The specific objectives are to:

  1. Delineate the incidence and geographical distribution of (non-) violent public protests in Gauteng (2001-2015) including its three largest metropolitan cities
  2. Determine the socio-structural ecology, namely the area level characteristics (e.g. crime rates, poverty, concentration of youthful population, and access to services) correlated with violent public protests in Gauteng
  3. Determine whether changes in area level characteristics are associated with changes in the incidence of violent protests over time (2001-2005, 2011-2015)
  4. Establish whether there are differences in socio-demographic characteristics, civic engagement, and perceptions of government’s performance between citizens who have not protested, protested, and protested and used violence for a political cause
  5. Determine the immediate situational triggers (e.g. relationship dynamics, dominant feelings, police actions and perceptions at a given moment in the protests) for violence in public protests
  6. Study (non-)violent protests as dynamic multimodal phenomena
  7. Explore the meanings that protestors in selected communities and police who attend to protest attribute to the contributors, triggers, circumstances and enactments of violent protests.
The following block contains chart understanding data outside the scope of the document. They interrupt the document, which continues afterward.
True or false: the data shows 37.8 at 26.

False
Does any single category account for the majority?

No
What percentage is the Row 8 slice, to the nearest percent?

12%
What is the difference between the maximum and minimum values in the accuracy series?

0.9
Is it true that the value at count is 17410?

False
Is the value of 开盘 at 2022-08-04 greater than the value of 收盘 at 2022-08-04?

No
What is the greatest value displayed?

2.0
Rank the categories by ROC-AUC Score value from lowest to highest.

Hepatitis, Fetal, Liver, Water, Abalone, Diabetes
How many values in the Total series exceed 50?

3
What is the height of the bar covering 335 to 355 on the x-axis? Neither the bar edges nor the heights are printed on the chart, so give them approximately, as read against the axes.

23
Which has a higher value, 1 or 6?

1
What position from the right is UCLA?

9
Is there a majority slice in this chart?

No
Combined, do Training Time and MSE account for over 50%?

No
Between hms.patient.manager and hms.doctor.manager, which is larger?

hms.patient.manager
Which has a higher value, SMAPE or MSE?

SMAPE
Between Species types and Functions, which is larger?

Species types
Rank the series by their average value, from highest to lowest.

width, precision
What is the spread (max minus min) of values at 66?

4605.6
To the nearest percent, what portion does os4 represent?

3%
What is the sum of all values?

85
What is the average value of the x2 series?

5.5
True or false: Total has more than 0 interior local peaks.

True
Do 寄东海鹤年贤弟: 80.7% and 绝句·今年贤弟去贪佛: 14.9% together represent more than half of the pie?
Drowning Prevention and Water Safety in the Western Cape

In 2017, the Western Cape Department of Local Government commissioned VIPRU to develop a Strategic Framework for Drowning Prevention and Water Safety. The Western Cape has reported approximately 200 drownings per year, with children under the age of five years most at risk.

The Framework identifies priority drowning risks, high-risk activities, equipment and the populations most affected. It highlights evidence-based prevention efforts that are being implemented internationally and locally, and other promising efforts that may be appropriate for the prevention of drowning in the Western Cape.

The Strategic Framework has prioritised seven objectives that promote water safety and help prevent drowning in targeted population groups and areas. These are to

  1. establish a provincial information system based on existing platforms
  2. strengthen advocacy and enforcement of priority policy measures
  3. promote multi-sectoral partnerships and water safety collaborations
  4. strengthen institutional prevention capacity
  5. strengthen public and specialised education and community awareness
  6. develop priority barrier interventions
  7. develop priority infrastructural interventions.

VIPRU continues to focus on selected contributions to strengthen the still-emerging knowledge base in South Africa, and is conducting selected analyses of epidemiological and qualitative information on drowning incidents, trends, demographics, the circumstances of occurrence, and priorities for drowning prevention in the Western Cape.